Rule 7(a)(7) of the Federal Rules of Civil Procedure allows for a party to file a reply to an opposing party's answer only "if the court orders one." Fed.R.Civ.P. 7(a)(7). This court did not order Plaintiff to submit this additional pleading. Therefore, Defendant's Motion to Strike will be granted in part. The litigation will proceed based on the pleadings already before this court. (See Pl.'s Am. Compl. (Doc. 17); Def.'s Ans. & Affirmative Defenses (Doc. 22).) This Memorandum Opinion is not meant as a punishment or sanction levied against Plaintiff. Instead, this Memorandum Opinion merely clarifies what pleadings this court and the parties are to consider as they move forward.[4]

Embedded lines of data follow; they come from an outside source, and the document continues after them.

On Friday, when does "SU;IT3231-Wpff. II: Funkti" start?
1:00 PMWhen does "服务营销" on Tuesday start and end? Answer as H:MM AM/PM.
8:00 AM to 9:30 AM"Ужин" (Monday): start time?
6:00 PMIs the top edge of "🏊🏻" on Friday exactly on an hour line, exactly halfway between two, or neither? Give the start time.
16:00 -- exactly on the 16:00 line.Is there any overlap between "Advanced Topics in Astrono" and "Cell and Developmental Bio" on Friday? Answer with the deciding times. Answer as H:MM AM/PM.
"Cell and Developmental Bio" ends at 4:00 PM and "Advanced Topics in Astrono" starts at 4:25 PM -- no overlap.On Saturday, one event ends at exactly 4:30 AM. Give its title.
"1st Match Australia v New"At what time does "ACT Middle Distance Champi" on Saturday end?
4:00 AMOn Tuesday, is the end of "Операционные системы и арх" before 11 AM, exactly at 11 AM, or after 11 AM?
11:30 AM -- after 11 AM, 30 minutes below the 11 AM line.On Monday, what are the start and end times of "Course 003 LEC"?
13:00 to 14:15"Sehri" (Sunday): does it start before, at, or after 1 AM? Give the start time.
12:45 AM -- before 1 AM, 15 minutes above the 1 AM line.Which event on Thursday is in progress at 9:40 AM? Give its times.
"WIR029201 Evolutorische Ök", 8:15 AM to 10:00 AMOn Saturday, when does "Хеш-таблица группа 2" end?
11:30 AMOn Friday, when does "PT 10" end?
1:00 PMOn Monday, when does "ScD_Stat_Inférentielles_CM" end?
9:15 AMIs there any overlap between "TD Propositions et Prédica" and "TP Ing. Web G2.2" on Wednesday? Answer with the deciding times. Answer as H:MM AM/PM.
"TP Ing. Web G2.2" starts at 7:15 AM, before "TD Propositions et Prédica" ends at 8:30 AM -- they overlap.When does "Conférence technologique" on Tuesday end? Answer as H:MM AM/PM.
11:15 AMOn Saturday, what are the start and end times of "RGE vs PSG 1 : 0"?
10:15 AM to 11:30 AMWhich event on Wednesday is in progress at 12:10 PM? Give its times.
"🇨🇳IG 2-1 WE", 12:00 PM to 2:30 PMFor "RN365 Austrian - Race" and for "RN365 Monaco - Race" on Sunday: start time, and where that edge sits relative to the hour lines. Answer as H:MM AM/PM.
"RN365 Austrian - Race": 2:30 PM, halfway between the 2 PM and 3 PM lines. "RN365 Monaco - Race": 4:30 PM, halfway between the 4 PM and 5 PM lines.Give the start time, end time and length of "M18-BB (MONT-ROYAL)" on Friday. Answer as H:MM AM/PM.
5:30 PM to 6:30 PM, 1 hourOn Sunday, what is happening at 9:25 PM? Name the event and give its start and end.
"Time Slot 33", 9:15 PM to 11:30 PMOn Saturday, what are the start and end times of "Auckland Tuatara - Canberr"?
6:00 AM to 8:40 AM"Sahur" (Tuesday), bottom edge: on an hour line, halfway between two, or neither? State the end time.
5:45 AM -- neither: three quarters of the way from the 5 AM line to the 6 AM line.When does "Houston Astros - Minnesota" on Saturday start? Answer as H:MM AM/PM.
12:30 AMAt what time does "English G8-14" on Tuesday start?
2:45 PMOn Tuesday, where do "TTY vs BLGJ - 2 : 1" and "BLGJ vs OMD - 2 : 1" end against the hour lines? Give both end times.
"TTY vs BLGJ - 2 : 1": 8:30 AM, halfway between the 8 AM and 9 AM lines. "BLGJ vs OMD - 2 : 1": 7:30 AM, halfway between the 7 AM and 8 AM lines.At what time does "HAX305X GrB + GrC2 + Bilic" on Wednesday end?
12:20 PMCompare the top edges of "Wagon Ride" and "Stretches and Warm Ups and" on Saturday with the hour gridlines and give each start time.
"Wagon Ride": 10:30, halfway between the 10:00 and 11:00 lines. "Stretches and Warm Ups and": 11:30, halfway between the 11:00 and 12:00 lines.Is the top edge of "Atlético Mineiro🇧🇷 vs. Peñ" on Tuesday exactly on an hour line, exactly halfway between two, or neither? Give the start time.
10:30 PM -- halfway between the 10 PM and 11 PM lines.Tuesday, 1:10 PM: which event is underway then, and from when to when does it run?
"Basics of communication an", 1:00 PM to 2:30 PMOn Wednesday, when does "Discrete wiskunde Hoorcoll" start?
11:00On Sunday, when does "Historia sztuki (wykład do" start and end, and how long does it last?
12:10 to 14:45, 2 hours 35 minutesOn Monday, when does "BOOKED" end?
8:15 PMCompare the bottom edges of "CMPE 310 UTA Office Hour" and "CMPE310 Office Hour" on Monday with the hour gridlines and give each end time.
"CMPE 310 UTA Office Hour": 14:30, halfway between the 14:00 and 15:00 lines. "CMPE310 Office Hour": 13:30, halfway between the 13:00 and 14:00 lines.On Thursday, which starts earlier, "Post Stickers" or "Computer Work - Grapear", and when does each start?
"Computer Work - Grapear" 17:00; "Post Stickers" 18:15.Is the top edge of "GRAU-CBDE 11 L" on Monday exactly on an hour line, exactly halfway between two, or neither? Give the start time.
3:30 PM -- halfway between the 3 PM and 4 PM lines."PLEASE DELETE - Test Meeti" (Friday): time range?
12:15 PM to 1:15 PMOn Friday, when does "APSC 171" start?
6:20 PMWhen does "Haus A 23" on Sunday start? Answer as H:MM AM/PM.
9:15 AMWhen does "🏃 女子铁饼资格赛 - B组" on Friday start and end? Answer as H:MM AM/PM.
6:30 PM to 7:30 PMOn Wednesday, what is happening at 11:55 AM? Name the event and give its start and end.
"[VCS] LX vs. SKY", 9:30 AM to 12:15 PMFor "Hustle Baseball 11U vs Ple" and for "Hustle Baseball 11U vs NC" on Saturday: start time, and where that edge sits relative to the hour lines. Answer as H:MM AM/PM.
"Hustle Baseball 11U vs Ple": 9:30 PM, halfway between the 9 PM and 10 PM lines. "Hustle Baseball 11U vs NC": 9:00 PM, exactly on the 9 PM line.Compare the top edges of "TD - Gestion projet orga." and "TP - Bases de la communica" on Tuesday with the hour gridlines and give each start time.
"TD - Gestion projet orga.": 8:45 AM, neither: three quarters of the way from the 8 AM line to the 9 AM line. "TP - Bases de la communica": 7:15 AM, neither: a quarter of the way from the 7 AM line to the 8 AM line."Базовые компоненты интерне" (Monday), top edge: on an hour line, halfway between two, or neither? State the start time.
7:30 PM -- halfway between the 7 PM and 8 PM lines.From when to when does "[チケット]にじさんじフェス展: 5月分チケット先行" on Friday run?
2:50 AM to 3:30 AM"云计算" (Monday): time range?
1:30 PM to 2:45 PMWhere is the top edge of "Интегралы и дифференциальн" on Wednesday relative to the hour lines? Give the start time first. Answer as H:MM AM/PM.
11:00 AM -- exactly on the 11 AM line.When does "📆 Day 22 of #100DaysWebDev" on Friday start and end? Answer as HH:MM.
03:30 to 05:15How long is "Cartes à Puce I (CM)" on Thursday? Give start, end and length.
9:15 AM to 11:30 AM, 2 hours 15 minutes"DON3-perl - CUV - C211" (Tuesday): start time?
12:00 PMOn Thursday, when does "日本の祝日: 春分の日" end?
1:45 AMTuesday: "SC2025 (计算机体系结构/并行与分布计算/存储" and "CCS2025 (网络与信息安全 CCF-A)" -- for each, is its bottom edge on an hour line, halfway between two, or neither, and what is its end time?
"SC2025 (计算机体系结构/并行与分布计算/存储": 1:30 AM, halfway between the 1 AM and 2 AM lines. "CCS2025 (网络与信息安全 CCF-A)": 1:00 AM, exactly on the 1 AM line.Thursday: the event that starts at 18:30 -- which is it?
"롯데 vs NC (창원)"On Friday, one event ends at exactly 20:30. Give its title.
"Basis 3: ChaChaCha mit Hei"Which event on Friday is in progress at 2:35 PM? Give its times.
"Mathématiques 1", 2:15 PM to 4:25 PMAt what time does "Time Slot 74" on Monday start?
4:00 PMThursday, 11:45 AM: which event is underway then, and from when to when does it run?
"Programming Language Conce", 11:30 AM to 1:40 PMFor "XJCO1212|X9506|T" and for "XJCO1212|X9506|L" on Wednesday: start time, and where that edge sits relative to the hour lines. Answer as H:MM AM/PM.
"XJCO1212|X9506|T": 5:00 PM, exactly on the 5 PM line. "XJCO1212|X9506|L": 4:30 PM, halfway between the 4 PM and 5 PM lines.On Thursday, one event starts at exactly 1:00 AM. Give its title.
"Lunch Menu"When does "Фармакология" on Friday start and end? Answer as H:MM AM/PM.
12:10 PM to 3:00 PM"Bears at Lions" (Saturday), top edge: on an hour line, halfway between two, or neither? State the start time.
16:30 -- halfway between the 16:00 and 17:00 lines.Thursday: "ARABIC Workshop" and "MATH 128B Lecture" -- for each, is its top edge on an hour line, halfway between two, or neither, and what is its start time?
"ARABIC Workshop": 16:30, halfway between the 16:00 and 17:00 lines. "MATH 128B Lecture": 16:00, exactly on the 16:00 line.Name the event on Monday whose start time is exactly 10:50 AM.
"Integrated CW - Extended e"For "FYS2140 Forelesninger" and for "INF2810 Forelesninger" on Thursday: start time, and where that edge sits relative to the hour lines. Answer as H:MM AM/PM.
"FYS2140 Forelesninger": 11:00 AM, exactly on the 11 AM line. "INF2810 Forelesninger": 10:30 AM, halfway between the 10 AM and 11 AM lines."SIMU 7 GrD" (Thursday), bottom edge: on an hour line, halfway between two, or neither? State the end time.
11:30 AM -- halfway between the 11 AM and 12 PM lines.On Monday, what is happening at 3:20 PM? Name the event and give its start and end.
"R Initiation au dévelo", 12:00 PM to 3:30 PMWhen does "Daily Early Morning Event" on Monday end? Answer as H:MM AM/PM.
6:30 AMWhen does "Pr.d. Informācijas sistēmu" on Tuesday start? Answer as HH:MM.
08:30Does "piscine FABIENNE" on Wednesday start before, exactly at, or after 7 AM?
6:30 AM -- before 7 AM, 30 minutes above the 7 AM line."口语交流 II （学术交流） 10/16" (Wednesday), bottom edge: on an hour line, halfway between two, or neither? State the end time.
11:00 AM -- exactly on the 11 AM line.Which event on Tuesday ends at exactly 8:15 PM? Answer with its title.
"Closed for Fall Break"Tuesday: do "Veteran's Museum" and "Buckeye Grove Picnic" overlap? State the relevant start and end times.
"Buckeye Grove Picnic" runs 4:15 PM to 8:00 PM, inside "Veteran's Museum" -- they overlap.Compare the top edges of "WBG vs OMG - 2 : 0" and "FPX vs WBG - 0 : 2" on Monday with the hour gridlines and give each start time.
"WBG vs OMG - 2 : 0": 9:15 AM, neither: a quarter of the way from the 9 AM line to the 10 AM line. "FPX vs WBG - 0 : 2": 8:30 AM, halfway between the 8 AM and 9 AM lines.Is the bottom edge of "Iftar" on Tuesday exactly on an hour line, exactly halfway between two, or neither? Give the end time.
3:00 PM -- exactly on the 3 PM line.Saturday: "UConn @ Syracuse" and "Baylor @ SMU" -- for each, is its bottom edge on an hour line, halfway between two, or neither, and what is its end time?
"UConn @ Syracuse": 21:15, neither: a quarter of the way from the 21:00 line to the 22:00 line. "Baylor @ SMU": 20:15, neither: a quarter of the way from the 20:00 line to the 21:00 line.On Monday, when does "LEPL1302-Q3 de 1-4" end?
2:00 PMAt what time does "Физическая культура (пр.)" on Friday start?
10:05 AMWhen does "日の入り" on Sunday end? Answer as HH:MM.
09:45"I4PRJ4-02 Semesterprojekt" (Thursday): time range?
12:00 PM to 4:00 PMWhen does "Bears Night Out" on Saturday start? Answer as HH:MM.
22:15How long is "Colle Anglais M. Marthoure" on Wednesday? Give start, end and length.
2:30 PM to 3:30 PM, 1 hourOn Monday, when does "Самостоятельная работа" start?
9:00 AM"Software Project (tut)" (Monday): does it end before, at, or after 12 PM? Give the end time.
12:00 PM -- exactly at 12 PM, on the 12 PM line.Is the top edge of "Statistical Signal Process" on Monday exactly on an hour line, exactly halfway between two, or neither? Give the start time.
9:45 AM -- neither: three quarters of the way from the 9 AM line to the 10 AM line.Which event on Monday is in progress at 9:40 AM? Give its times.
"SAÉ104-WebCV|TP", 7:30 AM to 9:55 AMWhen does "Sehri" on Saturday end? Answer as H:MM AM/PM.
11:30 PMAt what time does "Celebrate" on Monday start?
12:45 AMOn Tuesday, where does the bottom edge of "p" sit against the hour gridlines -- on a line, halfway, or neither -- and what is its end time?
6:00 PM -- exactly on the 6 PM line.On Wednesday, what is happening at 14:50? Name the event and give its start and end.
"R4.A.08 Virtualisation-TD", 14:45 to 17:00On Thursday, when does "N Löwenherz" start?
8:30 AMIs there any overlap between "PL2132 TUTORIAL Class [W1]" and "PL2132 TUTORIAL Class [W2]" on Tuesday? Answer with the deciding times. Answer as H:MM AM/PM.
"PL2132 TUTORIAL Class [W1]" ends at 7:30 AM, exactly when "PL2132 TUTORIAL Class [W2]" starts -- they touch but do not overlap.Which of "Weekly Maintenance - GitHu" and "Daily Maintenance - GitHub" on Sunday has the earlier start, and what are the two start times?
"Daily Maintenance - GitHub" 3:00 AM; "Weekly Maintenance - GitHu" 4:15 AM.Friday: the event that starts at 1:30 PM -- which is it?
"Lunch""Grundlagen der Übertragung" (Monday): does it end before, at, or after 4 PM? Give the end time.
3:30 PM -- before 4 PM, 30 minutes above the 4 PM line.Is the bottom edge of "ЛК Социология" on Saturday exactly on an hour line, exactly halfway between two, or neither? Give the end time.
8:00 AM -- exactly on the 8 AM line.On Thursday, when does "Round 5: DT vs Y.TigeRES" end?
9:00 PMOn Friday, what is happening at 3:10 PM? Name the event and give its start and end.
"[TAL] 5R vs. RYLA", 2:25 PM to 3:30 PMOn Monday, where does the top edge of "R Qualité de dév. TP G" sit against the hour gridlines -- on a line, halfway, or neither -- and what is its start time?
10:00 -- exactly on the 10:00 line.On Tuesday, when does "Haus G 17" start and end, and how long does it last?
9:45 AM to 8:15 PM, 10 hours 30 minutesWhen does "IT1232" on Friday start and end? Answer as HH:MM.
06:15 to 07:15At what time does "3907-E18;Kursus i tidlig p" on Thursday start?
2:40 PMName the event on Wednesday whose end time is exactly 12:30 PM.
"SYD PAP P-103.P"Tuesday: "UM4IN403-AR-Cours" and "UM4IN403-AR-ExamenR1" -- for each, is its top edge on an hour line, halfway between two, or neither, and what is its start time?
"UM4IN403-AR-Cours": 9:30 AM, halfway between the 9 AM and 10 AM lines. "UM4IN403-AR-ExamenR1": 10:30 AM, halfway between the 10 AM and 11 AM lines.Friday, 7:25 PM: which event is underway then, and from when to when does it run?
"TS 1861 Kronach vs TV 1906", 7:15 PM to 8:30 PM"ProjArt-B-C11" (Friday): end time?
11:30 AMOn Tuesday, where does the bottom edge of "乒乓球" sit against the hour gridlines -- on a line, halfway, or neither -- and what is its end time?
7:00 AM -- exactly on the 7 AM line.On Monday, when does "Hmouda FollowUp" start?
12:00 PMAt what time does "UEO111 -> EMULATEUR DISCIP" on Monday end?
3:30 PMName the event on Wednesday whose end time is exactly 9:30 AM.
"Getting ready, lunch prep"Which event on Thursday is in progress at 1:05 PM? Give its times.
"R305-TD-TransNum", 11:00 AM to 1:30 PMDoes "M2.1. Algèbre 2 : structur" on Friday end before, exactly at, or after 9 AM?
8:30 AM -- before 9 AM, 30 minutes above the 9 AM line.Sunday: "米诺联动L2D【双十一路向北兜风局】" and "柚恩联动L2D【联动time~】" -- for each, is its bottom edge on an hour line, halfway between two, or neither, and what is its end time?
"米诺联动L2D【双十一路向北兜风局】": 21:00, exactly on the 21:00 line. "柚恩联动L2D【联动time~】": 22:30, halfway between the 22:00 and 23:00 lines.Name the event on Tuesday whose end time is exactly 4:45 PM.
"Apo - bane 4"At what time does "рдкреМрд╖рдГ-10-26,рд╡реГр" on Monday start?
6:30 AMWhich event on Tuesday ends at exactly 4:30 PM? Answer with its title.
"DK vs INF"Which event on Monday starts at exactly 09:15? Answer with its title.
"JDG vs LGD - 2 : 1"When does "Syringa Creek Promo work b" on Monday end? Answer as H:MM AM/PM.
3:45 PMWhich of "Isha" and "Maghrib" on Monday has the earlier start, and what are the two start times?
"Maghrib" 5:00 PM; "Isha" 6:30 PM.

However, to the extent that Defendant requests this court to strike Plaintiff's Affidavit that accompanied Plaintiff's Reply, the motion to strike will be denied.

III. CONCLUSION

IT IS THEREFORE ORDERED that Defendant's Partial Motion to Dismiss pursuant to Rule 12(b)(6) (Doc. 20) is GRANTED and Plaintiff's Whistleblower Protection Act claim (Claim Four of Plaintiff's Amended Complaint) is DISMISSED.

IT IS FURTHER ORDERED that Defendant's Motion to Strike Plaintiff's Reply to Defendant's Answer and Affirmative Defenses and Affidavit (Doc. 26) is GRANTED IN PART and DENIED IN PART. Plaintiff's Reply brief (Doc. 24) is STRICKEN, but Plaintiff's Affidavit (Doc. 25) will NOT BE STRICKEN.